» **Reading passage**:
Fundamentals of Data Wrangling
The relationship between humans and data is age old. Knowing that our brains can capture and store only a limited amount of information, we had to create ways to keep and organize data.
The first idea of keeping and storing data goes back to 19000 BC (as stated in https://www.thinkautomation.com/histories/the-history-of-data/) when a bone stick is believed to have been used to count things and keep information engraved on it, serving as a tally stick. Since then, words, writing, numbers, and many other forms of data collection have been developed and evolved.
In 1663, John Graunt performed one of the first recognized data analyses, studying births and deaths by gender in the city of London, England.
In 1928, Fritz Pfleumer received the patent for magnetic tapes, a solution to store sound that enabled other researchers to create many of the storage technologies that are still used, such as hard disk drives.
Fast forward to the modern world, at the beginning of the computer age, in the 1970s, when IBM researchers Raymond Boyce and Donald Chamberlin created the Structured Query Language (SQL) for getting access to and modifying data held in databases. The language is still used, and, as a matter of fact, many data-wrangling concepts come from it. Concepts such as SELECT, WHERE, GROUP BY, and JOIN are heavily present in any work you want to perform with datasets. Therefore, a little knowledge of those basic commands might help you throughout this book, although it is not mandatory.
In this chapter, we will cover the following main topics:
- What is data wrangling?
- Why data wrangling?
- The key steps of data wrangling

» **What you are asked to do**: Return the stretch of the passage on data wrangling from "In 1928, Fritz" through "hard disk drives.", copied word for word. The records bear no relation to the passage on data wrangling.

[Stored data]
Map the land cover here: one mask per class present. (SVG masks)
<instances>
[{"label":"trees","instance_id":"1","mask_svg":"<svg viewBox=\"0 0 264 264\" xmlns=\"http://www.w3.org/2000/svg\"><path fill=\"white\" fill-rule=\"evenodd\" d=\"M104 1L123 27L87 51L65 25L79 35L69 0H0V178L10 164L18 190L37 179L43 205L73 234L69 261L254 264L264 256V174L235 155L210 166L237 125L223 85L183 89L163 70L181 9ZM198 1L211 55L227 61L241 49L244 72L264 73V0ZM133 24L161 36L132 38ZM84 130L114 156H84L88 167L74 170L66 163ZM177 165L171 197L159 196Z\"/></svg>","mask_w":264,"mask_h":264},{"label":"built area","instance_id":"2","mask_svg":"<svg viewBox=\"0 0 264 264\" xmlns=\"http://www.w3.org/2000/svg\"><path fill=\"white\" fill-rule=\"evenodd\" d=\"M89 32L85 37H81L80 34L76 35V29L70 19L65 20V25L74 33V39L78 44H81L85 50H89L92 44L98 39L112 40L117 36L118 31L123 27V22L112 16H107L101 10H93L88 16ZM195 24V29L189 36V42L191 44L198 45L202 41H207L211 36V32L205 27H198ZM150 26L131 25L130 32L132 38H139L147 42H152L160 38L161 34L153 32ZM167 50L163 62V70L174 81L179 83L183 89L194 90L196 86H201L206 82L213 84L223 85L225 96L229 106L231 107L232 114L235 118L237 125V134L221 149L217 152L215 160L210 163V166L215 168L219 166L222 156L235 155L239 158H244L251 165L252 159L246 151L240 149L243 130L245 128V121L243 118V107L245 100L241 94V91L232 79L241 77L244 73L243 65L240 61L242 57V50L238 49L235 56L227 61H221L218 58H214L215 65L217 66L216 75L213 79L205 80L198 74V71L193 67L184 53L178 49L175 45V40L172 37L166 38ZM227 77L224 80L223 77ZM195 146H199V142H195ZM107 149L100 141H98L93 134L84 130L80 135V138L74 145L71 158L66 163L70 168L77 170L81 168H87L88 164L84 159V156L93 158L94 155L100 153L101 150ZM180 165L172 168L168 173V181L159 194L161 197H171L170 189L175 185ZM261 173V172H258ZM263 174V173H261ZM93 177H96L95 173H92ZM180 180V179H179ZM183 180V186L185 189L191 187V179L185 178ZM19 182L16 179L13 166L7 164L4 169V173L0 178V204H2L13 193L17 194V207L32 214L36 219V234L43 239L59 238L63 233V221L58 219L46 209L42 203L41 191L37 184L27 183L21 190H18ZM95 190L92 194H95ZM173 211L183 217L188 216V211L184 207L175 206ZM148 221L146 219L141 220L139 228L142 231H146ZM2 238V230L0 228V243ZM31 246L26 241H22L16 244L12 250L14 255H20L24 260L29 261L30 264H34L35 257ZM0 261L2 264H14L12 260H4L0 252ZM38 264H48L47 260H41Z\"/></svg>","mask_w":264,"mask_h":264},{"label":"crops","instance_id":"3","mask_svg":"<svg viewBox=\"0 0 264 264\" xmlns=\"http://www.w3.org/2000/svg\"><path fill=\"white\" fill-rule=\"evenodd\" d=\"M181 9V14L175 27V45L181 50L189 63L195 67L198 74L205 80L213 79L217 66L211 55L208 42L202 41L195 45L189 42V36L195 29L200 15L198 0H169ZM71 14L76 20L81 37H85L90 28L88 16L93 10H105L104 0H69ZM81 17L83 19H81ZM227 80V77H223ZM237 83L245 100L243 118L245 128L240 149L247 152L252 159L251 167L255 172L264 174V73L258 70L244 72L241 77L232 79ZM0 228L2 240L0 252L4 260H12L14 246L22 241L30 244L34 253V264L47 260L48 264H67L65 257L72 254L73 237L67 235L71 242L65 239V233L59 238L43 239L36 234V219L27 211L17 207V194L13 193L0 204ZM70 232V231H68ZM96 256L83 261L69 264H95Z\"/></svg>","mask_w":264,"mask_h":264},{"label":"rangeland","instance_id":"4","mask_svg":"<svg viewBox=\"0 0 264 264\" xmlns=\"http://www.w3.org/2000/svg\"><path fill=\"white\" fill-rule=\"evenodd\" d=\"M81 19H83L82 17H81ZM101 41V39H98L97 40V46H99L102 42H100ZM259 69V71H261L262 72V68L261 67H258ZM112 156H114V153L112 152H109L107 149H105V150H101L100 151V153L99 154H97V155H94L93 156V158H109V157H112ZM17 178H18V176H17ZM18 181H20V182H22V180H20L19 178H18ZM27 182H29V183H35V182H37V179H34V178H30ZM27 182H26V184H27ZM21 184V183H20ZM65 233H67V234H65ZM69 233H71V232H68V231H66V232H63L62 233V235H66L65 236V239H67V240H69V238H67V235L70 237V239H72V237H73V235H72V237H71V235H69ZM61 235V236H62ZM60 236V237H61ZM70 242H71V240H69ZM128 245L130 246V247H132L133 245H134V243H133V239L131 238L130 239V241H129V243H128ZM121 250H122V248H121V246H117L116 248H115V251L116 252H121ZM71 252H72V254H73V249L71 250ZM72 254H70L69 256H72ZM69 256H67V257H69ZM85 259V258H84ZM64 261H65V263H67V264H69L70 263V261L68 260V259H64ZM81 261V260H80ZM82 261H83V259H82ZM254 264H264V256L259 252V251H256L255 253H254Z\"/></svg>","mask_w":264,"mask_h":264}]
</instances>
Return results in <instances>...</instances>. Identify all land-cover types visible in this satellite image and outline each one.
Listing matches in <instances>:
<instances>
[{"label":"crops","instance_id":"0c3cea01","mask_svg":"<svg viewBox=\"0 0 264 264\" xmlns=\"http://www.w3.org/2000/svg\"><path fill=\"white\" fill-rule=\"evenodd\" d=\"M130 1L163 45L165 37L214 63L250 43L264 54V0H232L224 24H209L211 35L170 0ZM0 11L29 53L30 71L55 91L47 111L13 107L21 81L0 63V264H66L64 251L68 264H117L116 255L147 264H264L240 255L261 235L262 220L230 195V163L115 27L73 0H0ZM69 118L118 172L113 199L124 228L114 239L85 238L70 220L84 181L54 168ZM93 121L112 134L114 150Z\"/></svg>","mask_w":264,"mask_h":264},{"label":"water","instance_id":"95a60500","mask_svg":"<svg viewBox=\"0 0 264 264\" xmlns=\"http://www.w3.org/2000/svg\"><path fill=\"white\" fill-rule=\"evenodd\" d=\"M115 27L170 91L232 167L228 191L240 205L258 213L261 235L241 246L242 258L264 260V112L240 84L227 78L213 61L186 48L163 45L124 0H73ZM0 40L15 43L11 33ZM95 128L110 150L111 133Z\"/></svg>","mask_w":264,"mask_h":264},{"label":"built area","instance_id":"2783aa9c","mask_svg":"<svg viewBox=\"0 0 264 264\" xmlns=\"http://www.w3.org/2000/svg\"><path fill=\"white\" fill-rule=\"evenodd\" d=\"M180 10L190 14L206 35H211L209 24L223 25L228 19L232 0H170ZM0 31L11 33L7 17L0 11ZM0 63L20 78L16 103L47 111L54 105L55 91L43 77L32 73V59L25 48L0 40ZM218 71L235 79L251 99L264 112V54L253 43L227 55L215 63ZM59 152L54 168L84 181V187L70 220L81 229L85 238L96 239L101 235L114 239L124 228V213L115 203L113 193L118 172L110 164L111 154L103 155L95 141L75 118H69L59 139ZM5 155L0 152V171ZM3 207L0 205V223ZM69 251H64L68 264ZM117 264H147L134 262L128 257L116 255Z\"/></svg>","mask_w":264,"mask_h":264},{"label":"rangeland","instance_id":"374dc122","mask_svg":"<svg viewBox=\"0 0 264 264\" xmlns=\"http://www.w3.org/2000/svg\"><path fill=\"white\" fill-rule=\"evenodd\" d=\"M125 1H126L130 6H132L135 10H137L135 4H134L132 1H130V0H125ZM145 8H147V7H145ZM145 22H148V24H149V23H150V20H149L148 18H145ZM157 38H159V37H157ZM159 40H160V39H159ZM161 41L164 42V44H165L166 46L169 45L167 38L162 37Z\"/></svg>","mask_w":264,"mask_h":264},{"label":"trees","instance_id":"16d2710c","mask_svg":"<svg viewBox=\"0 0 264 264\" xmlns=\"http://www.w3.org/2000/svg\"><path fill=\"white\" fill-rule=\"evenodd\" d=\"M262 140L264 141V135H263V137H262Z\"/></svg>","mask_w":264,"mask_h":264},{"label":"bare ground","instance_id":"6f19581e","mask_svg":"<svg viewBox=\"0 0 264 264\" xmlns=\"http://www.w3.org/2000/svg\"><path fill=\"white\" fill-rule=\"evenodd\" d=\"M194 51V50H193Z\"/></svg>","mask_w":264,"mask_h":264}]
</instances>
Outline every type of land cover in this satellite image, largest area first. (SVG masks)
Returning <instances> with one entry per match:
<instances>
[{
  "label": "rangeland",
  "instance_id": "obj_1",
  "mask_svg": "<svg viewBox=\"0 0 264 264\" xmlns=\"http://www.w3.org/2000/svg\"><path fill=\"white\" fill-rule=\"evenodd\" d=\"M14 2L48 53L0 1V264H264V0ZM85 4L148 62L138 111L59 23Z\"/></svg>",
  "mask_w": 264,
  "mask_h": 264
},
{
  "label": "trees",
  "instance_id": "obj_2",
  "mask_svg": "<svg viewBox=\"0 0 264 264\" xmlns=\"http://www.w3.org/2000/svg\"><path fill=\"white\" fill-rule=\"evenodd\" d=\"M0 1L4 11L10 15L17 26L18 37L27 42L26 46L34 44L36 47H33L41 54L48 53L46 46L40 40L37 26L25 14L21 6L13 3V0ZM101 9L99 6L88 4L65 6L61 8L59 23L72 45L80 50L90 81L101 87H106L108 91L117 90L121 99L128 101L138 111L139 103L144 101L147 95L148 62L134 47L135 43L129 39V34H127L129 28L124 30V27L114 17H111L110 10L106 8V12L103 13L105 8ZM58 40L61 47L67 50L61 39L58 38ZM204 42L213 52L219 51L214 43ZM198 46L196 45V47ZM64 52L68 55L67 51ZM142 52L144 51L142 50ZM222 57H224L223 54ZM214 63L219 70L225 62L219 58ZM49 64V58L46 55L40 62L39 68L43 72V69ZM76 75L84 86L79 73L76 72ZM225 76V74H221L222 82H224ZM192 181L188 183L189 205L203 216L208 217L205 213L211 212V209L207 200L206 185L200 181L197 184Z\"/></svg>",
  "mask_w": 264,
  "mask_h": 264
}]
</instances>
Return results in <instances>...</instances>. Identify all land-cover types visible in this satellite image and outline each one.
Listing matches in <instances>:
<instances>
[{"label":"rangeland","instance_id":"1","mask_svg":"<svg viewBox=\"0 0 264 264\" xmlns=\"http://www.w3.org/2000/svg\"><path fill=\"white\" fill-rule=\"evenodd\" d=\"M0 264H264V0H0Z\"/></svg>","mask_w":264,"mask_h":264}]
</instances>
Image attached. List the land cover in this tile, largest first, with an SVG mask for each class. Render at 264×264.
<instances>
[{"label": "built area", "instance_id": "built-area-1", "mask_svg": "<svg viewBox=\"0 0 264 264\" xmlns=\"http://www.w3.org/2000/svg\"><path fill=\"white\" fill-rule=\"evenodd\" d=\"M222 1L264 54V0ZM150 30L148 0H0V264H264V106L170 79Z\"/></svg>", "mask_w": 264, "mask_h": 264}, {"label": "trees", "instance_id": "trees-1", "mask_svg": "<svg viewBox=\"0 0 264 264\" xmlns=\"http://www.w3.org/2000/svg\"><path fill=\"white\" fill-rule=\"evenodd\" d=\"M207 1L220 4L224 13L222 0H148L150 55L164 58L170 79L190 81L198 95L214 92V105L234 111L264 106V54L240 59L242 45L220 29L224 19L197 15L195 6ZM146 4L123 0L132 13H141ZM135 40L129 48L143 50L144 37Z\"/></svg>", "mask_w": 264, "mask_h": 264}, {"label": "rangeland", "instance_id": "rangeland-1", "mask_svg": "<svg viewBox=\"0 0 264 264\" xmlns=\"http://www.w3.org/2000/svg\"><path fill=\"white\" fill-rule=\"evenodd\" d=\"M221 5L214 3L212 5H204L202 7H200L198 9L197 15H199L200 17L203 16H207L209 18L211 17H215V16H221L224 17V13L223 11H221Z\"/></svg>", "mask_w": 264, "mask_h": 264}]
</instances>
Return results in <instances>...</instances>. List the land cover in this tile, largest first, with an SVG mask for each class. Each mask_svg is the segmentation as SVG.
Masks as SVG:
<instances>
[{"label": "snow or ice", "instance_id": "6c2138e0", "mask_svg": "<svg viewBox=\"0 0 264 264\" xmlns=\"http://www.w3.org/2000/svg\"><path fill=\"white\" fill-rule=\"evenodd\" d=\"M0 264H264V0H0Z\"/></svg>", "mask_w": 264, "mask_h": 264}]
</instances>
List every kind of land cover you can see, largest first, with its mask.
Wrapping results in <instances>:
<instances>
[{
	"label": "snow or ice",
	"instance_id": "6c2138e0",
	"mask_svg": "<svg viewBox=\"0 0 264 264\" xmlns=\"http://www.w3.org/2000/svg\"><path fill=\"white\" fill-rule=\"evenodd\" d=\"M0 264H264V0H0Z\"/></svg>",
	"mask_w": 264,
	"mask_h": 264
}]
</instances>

» **Task result**:
In 1928, Fritz Pfleumer received the patent for magnetic tapes, a solution to store sound that enabled other researchers to create many of the storage technologies that are still used, such as hard disk drives.